Researchers solved the mystery of four mass whale stranding that took place between six and nine million years ago.

Researchers believe the standings, which all occurred in the same place, where a result of toxic algae, a Smithsonian news release reported.  The large "whale skeleton graveyard" is located in the Atacama Desert of Northern Chile; the site is called Cerro Ballena, which means "whale hill" in Spanish.

The researchers found 40 large baleen whales at the site (which was discovered during the expansion of the Pan-American Highway), as well as a species of sperm whale and a "walrus-like whale." Altogether the researchers found 10 ancient species at the site.

The skeletons were found in four separate layers, suggesting multiple whales had been stranded there on several occasions; the skeletons' orientation also suggests the animals died at sea and washed ashore.  

Toxic algal blooms such as red tide are believed to be related to the majority of modern mass strandings.

"There are a few compelling modern examples that provide excellent analogs for the patterns we observed at Cerro Ballena-in particular, one case from the late 1980s when more than a dozen humpback whales washed ashore near Cape Cod, with no signs of trauma, but sickened by mackerel loaded with toxins from red tides," Nicholas Pyenson, paleontologist at the Smithsonian's National Museum of Natural History and lead author of the research, said in the news release. "Harmful algal blooms in the modern world can strike a variety of marine mammals and large predatory fish. The key for us was its repetitive nature at Cerro Ballena: no other plausible explanation in the modern world would be recurring, except for toxic algae, which can recur if the conditions are right."

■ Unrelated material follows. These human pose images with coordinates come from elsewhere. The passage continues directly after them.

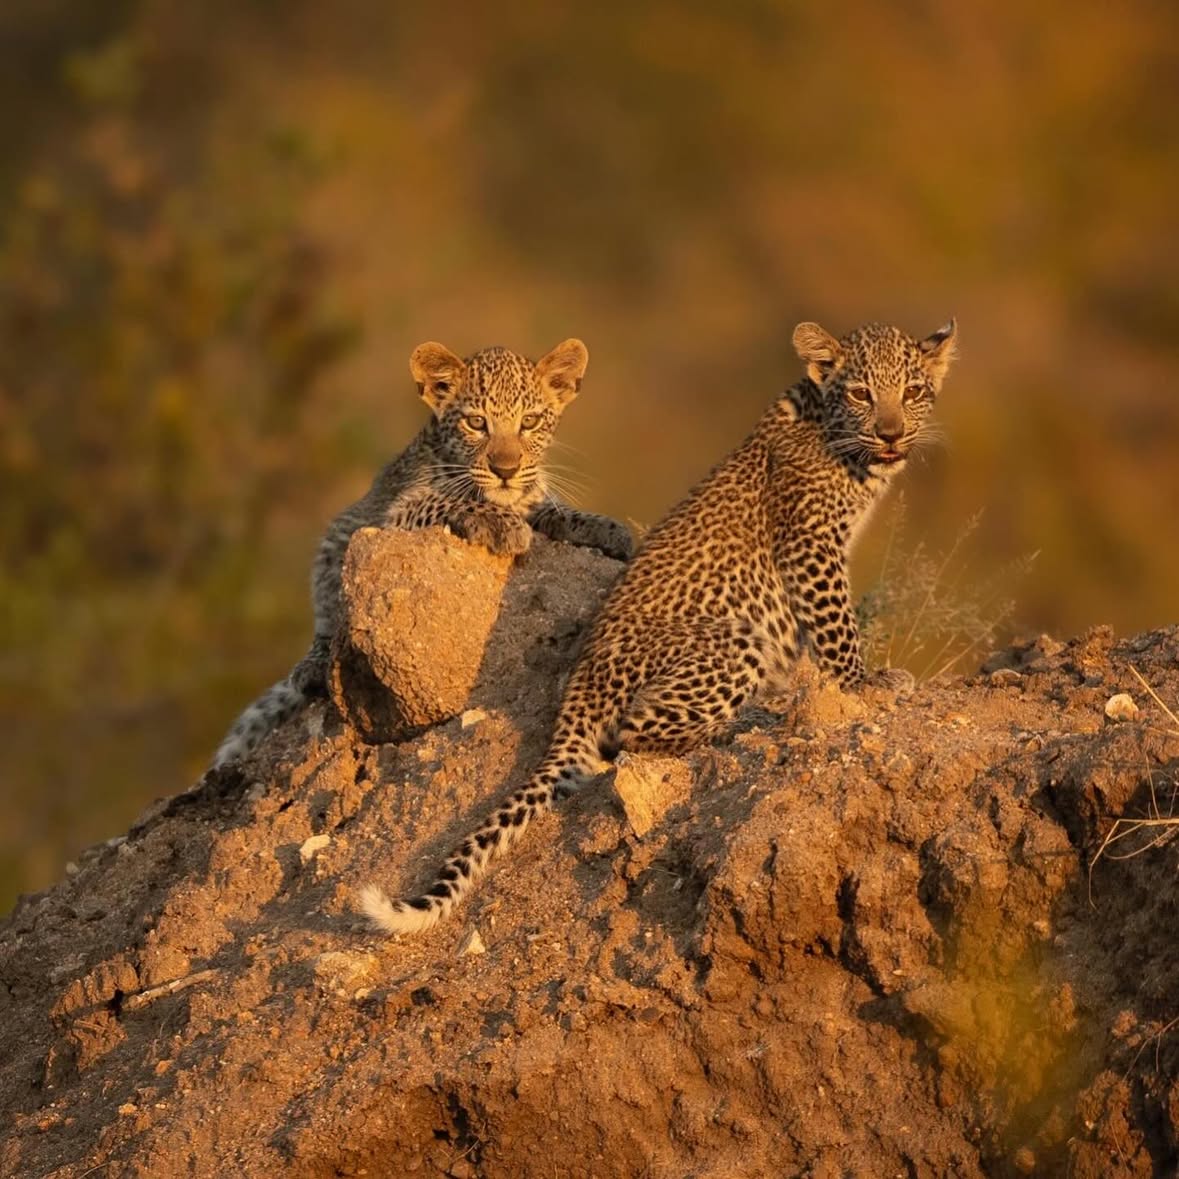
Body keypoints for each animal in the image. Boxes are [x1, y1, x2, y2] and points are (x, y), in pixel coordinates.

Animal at [211, 337, 634, 769]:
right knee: (325, 623)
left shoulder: (533, 494)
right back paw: (312, 668)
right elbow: (449, 501)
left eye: (529, 423)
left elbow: (552, 506)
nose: (505, 470)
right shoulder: (397, 515)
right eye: (476, 423)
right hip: (336, 544)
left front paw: (609, 529)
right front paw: (504, 525)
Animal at [360, 318, 957, 935]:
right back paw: (751, 720)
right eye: (861, 393)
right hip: (733, 641)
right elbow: (837, 625)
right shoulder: (809, 545)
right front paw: (863, 683)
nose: (890, 434)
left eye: (913, 392)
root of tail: (577, 696)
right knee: (632, 736)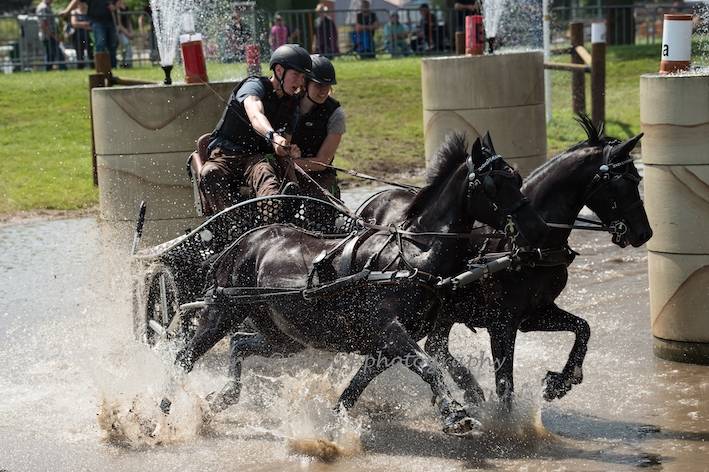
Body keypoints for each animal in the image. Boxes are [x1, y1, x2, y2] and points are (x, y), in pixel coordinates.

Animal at [159, 133, 549, 435]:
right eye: (496, 183)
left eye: (516, 175)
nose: (537, 230)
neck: (411, 256)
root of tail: (239, 242)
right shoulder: (390, 331)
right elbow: (429, 366)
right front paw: (455, 416)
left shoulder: (384, 344)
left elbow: (359, 384)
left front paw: (335, 420)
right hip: (221, 311)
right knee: (183, 357)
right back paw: (162, 410)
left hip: (283, 336)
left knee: (240, 343)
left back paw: (223, 396)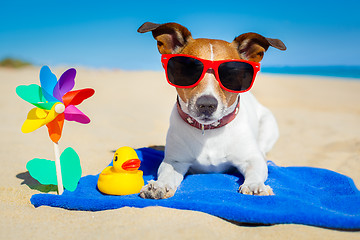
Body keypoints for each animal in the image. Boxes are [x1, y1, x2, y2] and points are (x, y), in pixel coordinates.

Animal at [136, 22, 286, 199]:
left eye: (231, 73)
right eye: (188, 70)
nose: (206, 104)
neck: (209, 132)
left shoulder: (251, 159)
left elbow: (256, 169)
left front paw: (254, 185)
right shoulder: (175, 161)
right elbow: (166, 172)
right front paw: (160, 185)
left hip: (269, 126)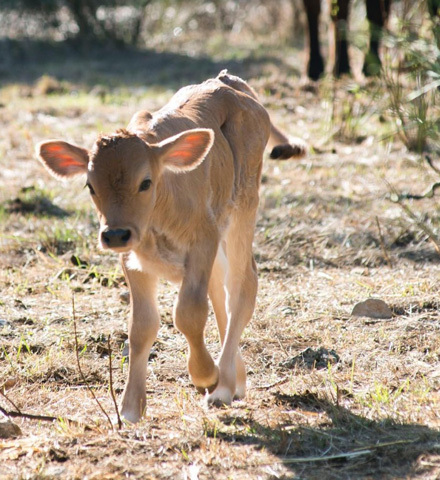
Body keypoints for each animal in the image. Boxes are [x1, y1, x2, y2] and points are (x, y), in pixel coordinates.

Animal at [37, 71, 306, 424]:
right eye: (90, 185)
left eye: (145, 182)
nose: (115, 234)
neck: (156, 220)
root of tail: (228, 82)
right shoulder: (133, 260)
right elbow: (141, 327)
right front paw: (130, 408)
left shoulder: (202, 240)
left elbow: (188, 313)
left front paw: (206, 375)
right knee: (220, 291)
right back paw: (234, 381)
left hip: (242, 209)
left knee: (241, 287)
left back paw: (222, 386)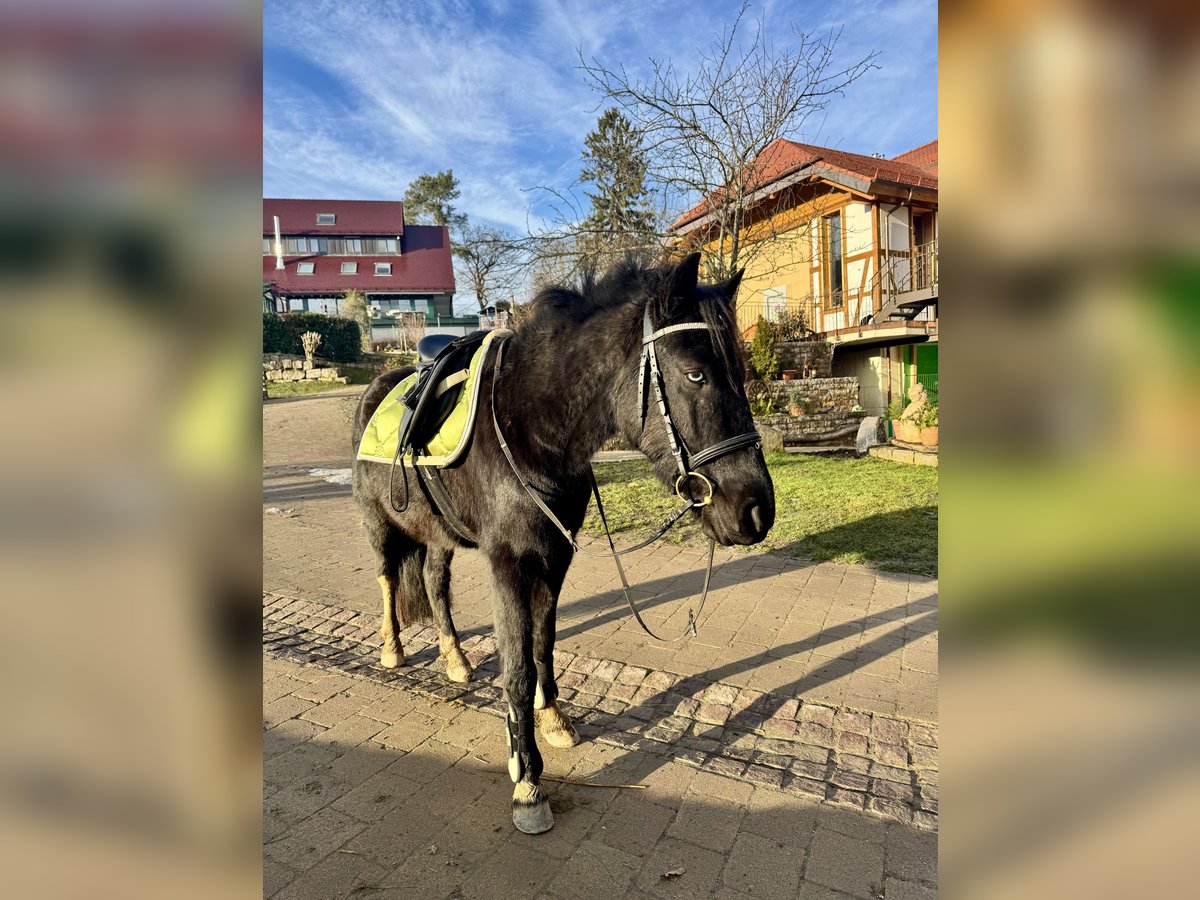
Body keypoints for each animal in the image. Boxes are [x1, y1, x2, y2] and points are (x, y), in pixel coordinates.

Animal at [350, 252, 775, 834]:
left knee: (435, 586)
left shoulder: (555, 558)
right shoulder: (508, 563)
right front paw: (527, 780)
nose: (757, 511)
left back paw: (455, 659)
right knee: (390, 580)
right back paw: (392, 648)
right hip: (380, 527)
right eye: (696, 374)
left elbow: (543, 644)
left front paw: (553, 719)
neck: (531, 430)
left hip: (439, 536)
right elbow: (517, 666)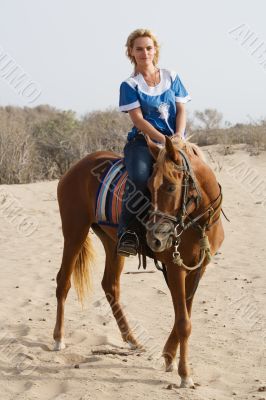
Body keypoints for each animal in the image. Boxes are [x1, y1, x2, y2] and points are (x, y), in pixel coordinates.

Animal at [53, 134, 223, 388]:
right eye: (149, 187)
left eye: (171, 186)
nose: (155, 239)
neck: (197, 222)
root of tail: (74, 168)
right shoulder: (175, 268)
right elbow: (184, 322)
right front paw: (184, 374)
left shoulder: (197, 269)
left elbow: (185, 315)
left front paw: (169, 356)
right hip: (75, 232)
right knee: (63, 281)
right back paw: (58, 338)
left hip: (112, 242)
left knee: (110, 285)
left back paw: (131, 339)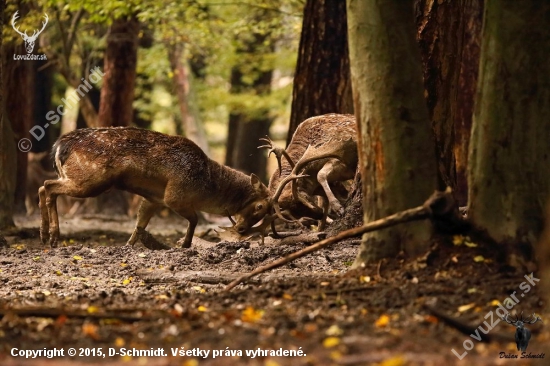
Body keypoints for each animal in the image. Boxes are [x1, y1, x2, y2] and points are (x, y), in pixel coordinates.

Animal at [38, 126, 272, 249]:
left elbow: (140, 224)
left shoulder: (153, 198)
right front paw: (185, 245)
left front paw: (128, 246)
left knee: (43, 187)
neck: (207, 186)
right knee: (48, 186)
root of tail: (60, 145)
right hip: (90, 180)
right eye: (260, 206)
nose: (242, 230)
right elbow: (195, 219)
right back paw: (53, 237)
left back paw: (44, 235)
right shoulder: (175, 195)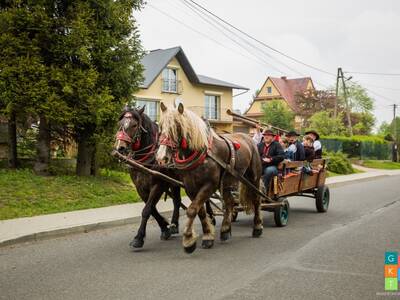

Harmful algal blooms are enhanced by erosion-based nutrients such as iron (which are fed into the ocean by rivers).  The South American Andes are extremely iron-rich, making the region an excellent place for toxic algae to bloom.

"Cerro Ballena is the densest site for individual fossil whales and other extinct marine mammals in entire world, putting it on par with the La Brea Tar Pits or Dinosaur National Monument in the U.S.," Pyenson said. "The site preserves marine predators that are familiar to modern eyes, like large whales and seals. However, it also preserves extinct and bizarre marine mammals, including walrus-like whales and aquatic sloths. In this way, the site is an amazing and rare snapshot of ancient marine ecosystems along the coast of South America."